More of a rip current than a single wave, healthcare taxes and increased government regulation will hit slowly and steadily over the next few years. The 2012 provision requiring all businesses to file 1099 forms for all other businesses has been acknowledged by the IRS to be an overwhelming burden for them and for taxpayers. However, the majority won’t budge. Republicans are working to repeal this provision, however the best we may be able to hope for is a few exemptions from the requirements. This provision will increase accounting fees for many small firms by up to thousands of dollars, and will increase the cost of owning a business credit card since credit card companies will share a major portion of the reporting burden.
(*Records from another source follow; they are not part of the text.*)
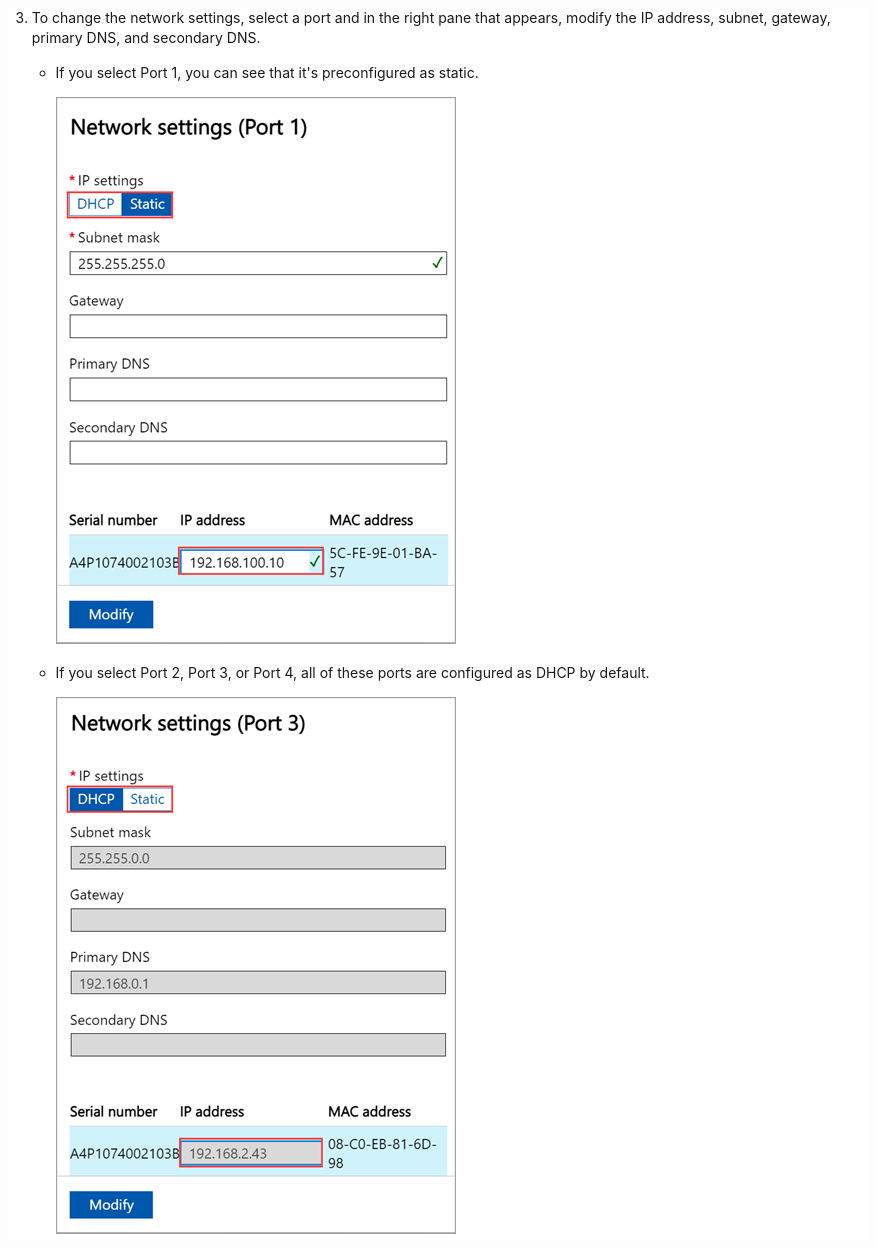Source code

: 3. To change the network settings, select a port and in the right pane that appears, modify the IP address, subnet, gateway, primary DNS, and secondary DNS. 

    - If you select Port 1, you can see that it's preconfigured as static. 

        ![Screenshot of the Port 1 Network settings in the local web UI of an Azure Stack Edge device.](./media/azure-stack-edge-pro-2-deploy-configure-network-compute-web-proxy/network-3.png)

    - If you select Port 2, Port 3, or Port 4, all of these ports are configured as DHCP by default.

        ![Screenshot of the Port 3 Network settings in the local web UI of an Azure Stack Edge device.](./media/azure-stack-edge-pro-2-deploy-configure-network-compute-web-proxy/network-4.png)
In 2013, upper income earners will be hit with the additional 3.8% tax on investment income. Medicare taxes will also go up .9% on upper income earners. If you have an HSA or an FSA, your taxes are going up no matter how much you make. The first way they are going up is that these tax free medical savings accounts will have their contribution limits cut in half. Next, you will be restricted in what you can purchase under the plan. For example, you will no longer be able to use these to buy over the counter drugs. If you do use them for unapproved purchases, the penalty will be doubled to 20%. And lastly, a key provision in the healthcare bill requires insurance plans to cover at least 60% of the actuarial value of the benefits offered. This could mean the end to HSAs which require the holder to be enrolled in a high deductible plan.
The other way healthcare taxes will hit us is through increased prices on insurance and medical products. Much of the healthcare bill is paid for through embedded taxes on pharmaceuticals, medical equipment makers, and insurance companies. Already many of us are feeling the squeeze as insurance rates steadily rise to meet future costs.
I think we would all like to believe that if taxes go up it will only be on the “wealthiest Americans” and only back to pre-Bush levels. However, nixing an extension of the tax cuts for the top two brackets will only save $700 billion over 10 years, or $70 billion a year. The deficit for 2010 is projected to be the same as 2009 at a whopping $1.4 trillion. Expect shrinking and expiring credits and deductions for everyone until Washington can plug the spending hole.
This is enough to make every American start singing the blues!